Though he’s tackled some wordy two handers over the years, Olney’s “Carol” is Russotto’s first solo show. From the start, he recognized the size of the job, knowing from experience that there’s no substitution for the grind of sitting with the formidable script for hours and hours and do the memorizing and more memorizing.
Fortunately for him, it hasn’t been unpleasant. For starters, Russotto likes the story. “It’s a journey of redemption. And with its themes of greed and what goes with that, it’s a marvelous parable for the moment, especially for those of us who live in a capitalist society.”
Also, as a big fan of 19th century literature, Russotto was already fond of Dickens and his Christmas tale. Published in December of 1843, it fits right in with what the actor likes: “I like the parentheticals, its ins and outs, and the curlicues.”
Along with decades of terrific work on the D.C. stage, Russotto has narrated hundreds of audio books for Books on Tape and The Library of Congress. He says, “I’m often called on to narrate works from this era whether they be murder mysteries, or whatever.

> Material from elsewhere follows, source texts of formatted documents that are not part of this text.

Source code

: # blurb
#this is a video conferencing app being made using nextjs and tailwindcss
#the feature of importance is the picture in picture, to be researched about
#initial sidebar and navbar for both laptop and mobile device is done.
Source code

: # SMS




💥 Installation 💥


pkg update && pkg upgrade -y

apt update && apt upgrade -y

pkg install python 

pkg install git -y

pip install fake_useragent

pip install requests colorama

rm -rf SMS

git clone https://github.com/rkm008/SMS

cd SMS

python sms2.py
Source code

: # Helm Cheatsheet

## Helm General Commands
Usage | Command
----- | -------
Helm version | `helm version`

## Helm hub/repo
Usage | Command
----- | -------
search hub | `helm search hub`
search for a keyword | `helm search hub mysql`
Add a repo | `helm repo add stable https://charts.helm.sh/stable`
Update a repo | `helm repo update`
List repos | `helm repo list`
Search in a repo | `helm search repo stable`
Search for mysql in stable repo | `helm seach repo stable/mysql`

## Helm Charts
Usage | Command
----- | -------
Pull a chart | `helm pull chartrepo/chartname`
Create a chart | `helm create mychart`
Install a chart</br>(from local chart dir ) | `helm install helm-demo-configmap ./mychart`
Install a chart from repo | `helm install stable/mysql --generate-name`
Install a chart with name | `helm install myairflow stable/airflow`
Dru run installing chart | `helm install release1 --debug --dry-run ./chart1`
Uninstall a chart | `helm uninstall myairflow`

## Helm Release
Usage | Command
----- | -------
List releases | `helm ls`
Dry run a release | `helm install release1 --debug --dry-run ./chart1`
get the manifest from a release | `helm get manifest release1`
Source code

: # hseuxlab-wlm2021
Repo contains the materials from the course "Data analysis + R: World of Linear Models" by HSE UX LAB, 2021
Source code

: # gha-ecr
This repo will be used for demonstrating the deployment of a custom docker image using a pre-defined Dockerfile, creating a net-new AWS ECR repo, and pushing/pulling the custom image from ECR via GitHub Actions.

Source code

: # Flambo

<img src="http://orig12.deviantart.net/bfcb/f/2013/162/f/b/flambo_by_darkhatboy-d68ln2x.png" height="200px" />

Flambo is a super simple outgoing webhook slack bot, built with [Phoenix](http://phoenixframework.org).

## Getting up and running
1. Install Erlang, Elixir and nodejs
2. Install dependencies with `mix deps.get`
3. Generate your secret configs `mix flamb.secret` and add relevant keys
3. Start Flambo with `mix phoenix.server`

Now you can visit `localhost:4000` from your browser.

They’ll hand it to me, and that’s just fine.”
How might a show built by Morella who’s straight be different when played by out actor Russotto?
“I’d say that being gay gives me a special perspective in that it affords me an unusual empathy with some of the characters and perhaps leads me to portray some of them in more of a rainbow light than they might otherwise be portrayed.”
And Russotto, who lives with his longtime partner in Adams Morgan, readily confesses to having a crush on the Ghost of Christmas Present who’s often portrayed as a bearded, bare-chested Dionysian sexpot.
However, reading aloud into a microphone is one thing, but to memorize and perform alone on stage at Olney’s Mulitz-Gudelsky Theatre Lab is something else.
Playing Scrooge and company wasn’t something he had previously imagined doing. Still, he’s found joy in voicing the novella’s many characters: “I especially love the three ghosts; the gentlemen who come and try to solicit for the poor and the ruffians who show up at the end of the play.”
In taking on Dickens solo, Russotto now finds himself in the company of some illustrious queers including Eddie Izzard who did “Dickens’ Great Expectations” in New York, and BAFTA award winning actor and fearless activist Miriam Margolyes who has successfully toured with her one woman hit show “Dickens’ Women.”
Actors are advised to challenge themselves now and them. It’s considered important to do something that you’re a little terrified of doing, push yourself a little bit. Well, this job is checking all of those boxes, he says.
And after the show’s run ends? How does an actor unwind from this?
Without hesitation, Russotto replies, “I’ll be having a big martini. And maybe we’ll make more of New Year’s in a way that we don’t usually do. That’s what I’m thinking.”